### Information provided
────────────────
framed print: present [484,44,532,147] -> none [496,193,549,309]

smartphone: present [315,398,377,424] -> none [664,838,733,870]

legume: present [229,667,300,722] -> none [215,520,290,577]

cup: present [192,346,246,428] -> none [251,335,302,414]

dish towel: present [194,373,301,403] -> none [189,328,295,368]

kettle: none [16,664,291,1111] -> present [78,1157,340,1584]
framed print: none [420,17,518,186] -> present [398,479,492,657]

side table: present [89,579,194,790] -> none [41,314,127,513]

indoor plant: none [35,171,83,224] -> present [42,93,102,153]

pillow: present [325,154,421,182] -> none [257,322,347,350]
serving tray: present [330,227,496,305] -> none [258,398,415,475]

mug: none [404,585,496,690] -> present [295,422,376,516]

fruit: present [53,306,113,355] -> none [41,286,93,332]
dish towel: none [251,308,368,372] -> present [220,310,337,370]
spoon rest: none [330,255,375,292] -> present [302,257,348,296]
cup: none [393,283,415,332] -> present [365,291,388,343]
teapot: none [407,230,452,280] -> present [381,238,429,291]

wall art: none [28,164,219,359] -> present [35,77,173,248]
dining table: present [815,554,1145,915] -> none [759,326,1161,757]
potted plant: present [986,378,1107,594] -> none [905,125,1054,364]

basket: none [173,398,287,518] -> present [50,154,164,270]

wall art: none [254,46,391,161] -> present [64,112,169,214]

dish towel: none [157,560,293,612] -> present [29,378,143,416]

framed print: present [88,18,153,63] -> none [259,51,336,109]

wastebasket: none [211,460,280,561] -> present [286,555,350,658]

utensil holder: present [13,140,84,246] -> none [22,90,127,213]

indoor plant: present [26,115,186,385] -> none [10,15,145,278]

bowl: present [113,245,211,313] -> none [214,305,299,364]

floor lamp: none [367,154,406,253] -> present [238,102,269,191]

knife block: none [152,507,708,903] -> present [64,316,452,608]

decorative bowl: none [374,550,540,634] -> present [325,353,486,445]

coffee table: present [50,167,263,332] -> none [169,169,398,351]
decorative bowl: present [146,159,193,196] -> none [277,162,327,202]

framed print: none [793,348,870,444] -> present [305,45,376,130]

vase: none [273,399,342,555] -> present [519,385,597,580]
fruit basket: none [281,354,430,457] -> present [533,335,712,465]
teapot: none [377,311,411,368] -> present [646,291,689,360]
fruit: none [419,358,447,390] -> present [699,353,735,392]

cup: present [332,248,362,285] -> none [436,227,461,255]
────────────────
### What you will do
Which lines should be output? Exactly those from the first line of the data through the line containing "wall art: none [254,46,391,161]", inclusive.

### Answer section
framed print: present [484,44,532,147] -> none [496,193,549,309]

smartphone: present [315,398,377,424] -> none [664,838,733,870]

legume: present [229,667,300,722] -> none [215,520,290,577]

cup: present [192,346,246,428] -> none [251,335,302,414]

dish towel: present [194,373,301,403] -> none [189,328,295,368]

kettle: none [16,664,291,1111] -> present [78,1157,340,1584]
framed print: none [420,17,518,186] -> present [398,479,492,657]

side table: present [89,579,194,790] -> none [41,314,127,513]

indoor plant: none [35,171,83,224] -> present [42,93,102,153]

pillow: present [325,154,421,182] -> none [257,322,347,350]
serving tray: present [330,227,496,305] -> none [258,398,415,475]

mug: none [404,585,496,690] -> present [295,422,376,516]

fruit: present [53,306,113,355] -> none [41,286,93,332]
dish towel: none [251,308,368,372] -> present [220,310,337,370]
spoon rest: none [330,255,375,292] -> present [302,257,348,296]
cup: none [393,283,415,332] -> present [365,291,388,343]
teapot: none [407,230,452,280] -> present [381,238,429,291]

wall art: none [28,164,219,359] -> present [35,77,173,248]
dining table: present [815,554,1145,915] -> none [759,326,1161,757]
potted plant: present [986,378,1107,594] -> none [905,125,1054,364]

basket: none [173,398,287,518] -> present [50,154,164,270]

wall art: none [254,46,391,161] -> present [64,112,169,214]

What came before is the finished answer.